Heterostacks must prove high-voltage performance, stabilize its bonding technology, establish core device processes, and eventually persuade customers that the performance, price and reliability are worth changing designs. That is a long road. It is also the kind of road where Japanese process discipline may matter.
The company will also face giants. Established players in SiC, GaN and silicon power semiconductors are not asleep. They have fabs, customers, qualification history and manufacturing scale. A startup must find the opening where its architecture is not merely interesting, but necessary.
What to watch
| Point | Why it matters |
|---|---|
| SABFET progress | The transistor roadmap will show whether the architecture can move toward practical switching devices. |
| JGSD high-voltage performance | The diode side may be a key proof point for medium- and high-voltage applications. |
| Bonding yield and reliability | Direct Si/SiC bonding is the promise, but also the manufacturing risk. |
| Data-center power customers | AI infrastructure demand creates urgency, but customers will require proof, not poetry. |
| Japan’s semiconductor lane | Power devices and materials may be a more realistic strategic lane than copying every overseas logic-chip race. |
A Japanese answer hiding below the chatbot layer
The Heterostacks story is refreshing because it refuses the obvious AI narrative. There is no digital assistant with a cute name. No viral demo. No promise that a model will replace your entire back office by Tuesday afternoon.

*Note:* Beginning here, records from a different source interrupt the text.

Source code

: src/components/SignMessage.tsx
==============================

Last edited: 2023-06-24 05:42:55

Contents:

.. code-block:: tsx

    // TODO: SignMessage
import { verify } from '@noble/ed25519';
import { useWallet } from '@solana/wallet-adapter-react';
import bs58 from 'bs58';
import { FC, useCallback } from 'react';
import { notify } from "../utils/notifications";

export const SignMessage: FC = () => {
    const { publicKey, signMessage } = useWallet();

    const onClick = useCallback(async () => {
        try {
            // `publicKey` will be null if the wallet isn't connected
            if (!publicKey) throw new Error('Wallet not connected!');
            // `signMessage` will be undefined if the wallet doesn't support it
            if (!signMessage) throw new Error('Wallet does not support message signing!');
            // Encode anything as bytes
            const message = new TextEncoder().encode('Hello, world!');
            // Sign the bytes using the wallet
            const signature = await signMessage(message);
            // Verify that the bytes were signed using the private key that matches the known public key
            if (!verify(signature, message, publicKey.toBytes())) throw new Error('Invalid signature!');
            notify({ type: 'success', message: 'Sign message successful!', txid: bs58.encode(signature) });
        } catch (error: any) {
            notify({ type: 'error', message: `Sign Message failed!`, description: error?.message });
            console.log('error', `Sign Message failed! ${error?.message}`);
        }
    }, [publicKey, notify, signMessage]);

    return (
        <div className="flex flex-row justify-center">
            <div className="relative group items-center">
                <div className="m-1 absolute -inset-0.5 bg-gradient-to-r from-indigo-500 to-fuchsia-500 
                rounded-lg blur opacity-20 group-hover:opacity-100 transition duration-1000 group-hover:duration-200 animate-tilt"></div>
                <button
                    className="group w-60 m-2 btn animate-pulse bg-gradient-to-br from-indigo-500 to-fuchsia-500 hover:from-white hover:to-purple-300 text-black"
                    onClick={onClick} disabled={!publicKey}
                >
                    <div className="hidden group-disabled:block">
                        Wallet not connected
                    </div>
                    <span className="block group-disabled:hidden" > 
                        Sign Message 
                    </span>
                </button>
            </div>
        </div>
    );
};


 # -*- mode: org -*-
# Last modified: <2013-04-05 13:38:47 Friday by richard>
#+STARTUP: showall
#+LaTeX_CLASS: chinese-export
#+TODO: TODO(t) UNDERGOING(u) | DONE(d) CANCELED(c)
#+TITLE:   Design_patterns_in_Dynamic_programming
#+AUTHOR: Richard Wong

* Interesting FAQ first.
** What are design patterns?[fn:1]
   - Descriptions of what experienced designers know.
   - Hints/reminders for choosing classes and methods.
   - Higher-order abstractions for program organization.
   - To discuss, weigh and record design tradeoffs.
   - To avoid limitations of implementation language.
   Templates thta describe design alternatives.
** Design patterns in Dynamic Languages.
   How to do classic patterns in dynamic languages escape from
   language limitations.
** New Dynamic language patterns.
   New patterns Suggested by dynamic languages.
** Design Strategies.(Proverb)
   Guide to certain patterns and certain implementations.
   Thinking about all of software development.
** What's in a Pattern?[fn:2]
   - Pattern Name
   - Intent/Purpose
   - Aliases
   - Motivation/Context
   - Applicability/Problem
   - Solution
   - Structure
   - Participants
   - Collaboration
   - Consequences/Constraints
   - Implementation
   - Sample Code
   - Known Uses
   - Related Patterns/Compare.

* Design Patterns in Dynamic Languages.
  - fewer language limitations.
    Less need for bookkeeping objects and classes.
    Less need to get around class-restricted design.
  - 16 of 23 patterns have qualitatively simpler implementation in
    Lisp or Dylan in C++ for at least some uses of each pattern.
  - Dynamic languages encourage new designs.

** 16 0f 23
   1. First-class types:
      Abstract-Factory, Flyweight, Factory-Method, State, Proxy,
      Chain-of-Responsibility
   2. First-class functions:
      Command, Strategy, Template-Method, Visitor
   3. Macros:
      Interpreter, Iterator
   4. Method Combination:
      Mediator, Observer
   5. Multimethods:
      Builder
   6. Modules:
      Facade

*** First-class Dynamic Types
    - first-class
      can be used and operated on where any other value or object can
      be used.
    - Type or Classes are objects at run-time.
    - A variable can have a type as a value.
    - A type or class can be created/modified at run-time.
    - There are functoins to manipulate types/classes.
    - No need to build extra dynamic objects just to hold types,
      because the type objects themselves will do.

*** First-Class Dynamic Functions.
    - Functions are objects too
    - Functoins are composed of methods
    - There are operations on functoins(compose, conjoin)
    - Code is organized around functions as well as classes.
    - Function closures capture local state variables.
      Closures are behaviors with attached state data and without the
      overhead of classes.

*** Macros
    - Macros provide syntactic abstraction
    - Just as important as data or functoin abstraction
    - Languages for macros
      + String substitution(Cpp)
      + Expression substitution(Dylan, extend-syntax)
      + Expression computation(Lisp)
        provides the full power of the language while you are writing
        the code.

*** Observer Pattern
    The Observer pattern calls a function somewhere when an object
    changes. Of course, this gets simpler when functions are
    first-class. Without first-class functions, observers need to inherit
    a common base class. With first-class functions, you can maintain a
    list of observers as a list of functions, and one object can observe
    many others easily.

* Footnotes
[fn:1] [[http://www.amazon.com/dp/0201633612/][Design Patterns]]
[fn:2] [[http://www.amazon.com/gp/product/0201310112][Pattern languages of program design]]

Instead, there is a harder and more useful question. As AI demands more electricity, who makes that electricity easier to manage? Who cuts loss between the grid and the chip? Who reduces heat before cooling becomes a tax on intelligence? Who makes electrification less wasteful?
Japan has spent decades living inside these questions, even when they did not sound fashionable. Heterostacks is one small company, very early, with a difficult technical road ahead. But the direction is right. The future of AI may depend not only on what models think, but on how efficiently the machines beneath them breathe.
- RealTech Fund invested in Heterostacks, an Osaka Metropolitan University-origin startup.
- Heterostacks is developing heterojunction power semiconductor devices that directly bond Si and SiC.
- The company’s development targets include SABFET and JGSD for medium- and high-voltage power conversion.
- The market logic is driven by AI data centers, EVs, renewable energy and industrial electrification.
- The key risk is moving from architecture and R&D to reliable, scalable manufacturing.
Sources and references
This article uses UntroD Capital Japan / RealTech Fund’s investment announcement, Dealroom.co’s funding note, Infineon’s technical discussion of AI data-center power conversion, and public Heterostacks materials for business context.